Magnet Resonance Imaging (MRI) is a non-invasive method using very strong magnetic fields to render images of the inside of an object and is primarily used in medical imaging to demonstrate pathological or other physiological alterations of living tissues. In addition Positron Emission Tomography (PET) is another medical imaging method, where a short-lived radioactive tracer isotope, which decays by emitting a positron, is injected usually into the blood circulation of a living subject. After the metabolically active molecule becomes concentrated in tissues of interest, the research subject or patient is placed in the imaging scanner. The molecule most commonly used for this purpose is fluorodeoxyglucose (FDG), a sugar, for which the waiting period is typically an hour.

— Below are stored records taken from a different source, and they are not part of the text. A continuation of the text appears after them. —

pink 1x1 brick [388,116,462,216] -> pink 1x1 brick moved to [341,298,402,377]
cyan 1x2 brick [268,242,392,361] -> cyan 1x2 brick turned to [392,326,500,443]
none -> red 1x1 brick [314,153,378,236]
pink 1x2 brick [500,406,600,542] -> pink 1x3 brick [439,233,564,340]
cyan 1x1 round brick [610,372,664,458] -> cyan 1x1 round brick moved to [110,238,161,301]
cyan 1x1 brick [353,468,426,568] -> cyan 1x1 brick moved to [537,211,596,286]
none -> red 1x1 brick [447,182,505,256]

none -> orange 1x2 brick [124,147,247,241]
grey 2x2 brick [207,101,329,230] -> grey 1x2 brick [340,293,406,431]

As the radioisotope undergoes positron emission decay, it emits a positron, the antimatter counterpart of an electron. After traveling up to a few millimeters the positron encounters and annihilates with an electron, producing a pair of gamma photons moving in almost opposite directions. These are detected in the scanning device by a detector assembly, typically a scintillator material coupled to a photomultiplier, which converts the light burst in the scintillator into an electrical signal. The technique depends on simultaneous or coincident detection of the pair of photons.

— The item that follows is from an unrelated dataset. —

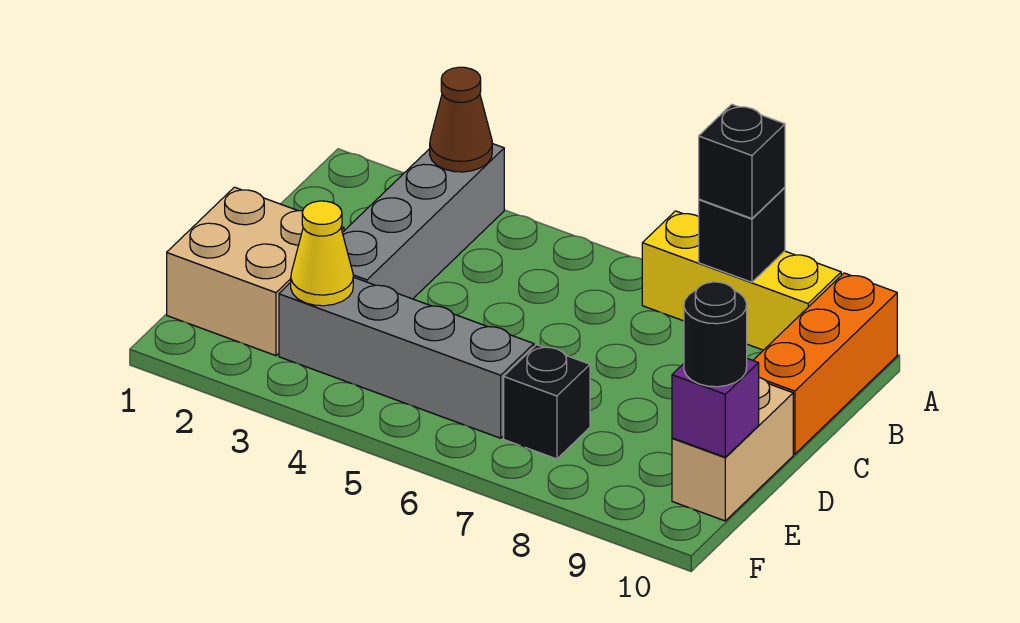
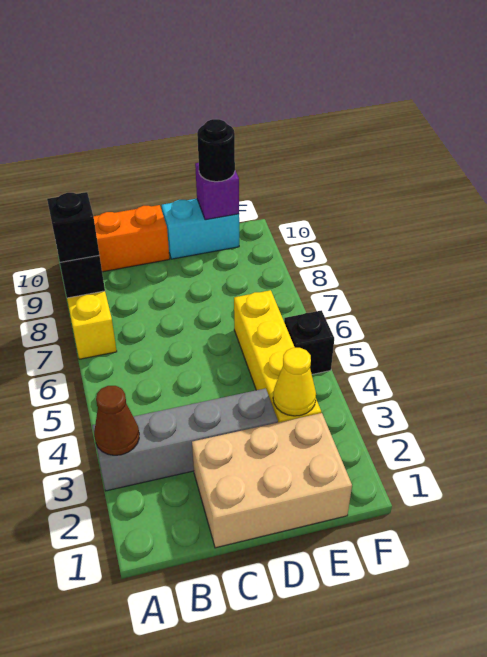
tan 2x2 brick [167,187,344,356] -> tan 2x3 brick [192,413,352,548]
tan 1x2 brick [672,377,793,521] -> cyan 1x2 brick [162,199,239,259]
grey 1x4 brick [279,277,534,438] -> yellow 1x4 brick [234,290,321,423]
black 1x1 brick [504,345,590,459] -> black 1x1 brick moved to [284,310,334,374]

Both scanning methods have their particular advantages, thus, diagnosis often requires both scanning methods. The latest complex scanning devices, thus, combine MRI and PET scanner in a way, that both devices can operate in parallel. Traditionally, normalization of a the PET scanner is performed by using an electric motor that rotates a calibration radiation source within a PET gantry. However, if an MRI and a PET scanner are combined, the strong magnetic fields of an MRI make it impossible to operate a normal electric motor. Thus, using traditional normalization methods, the PET insert camera within an MRI system must be normalized outside the MRI.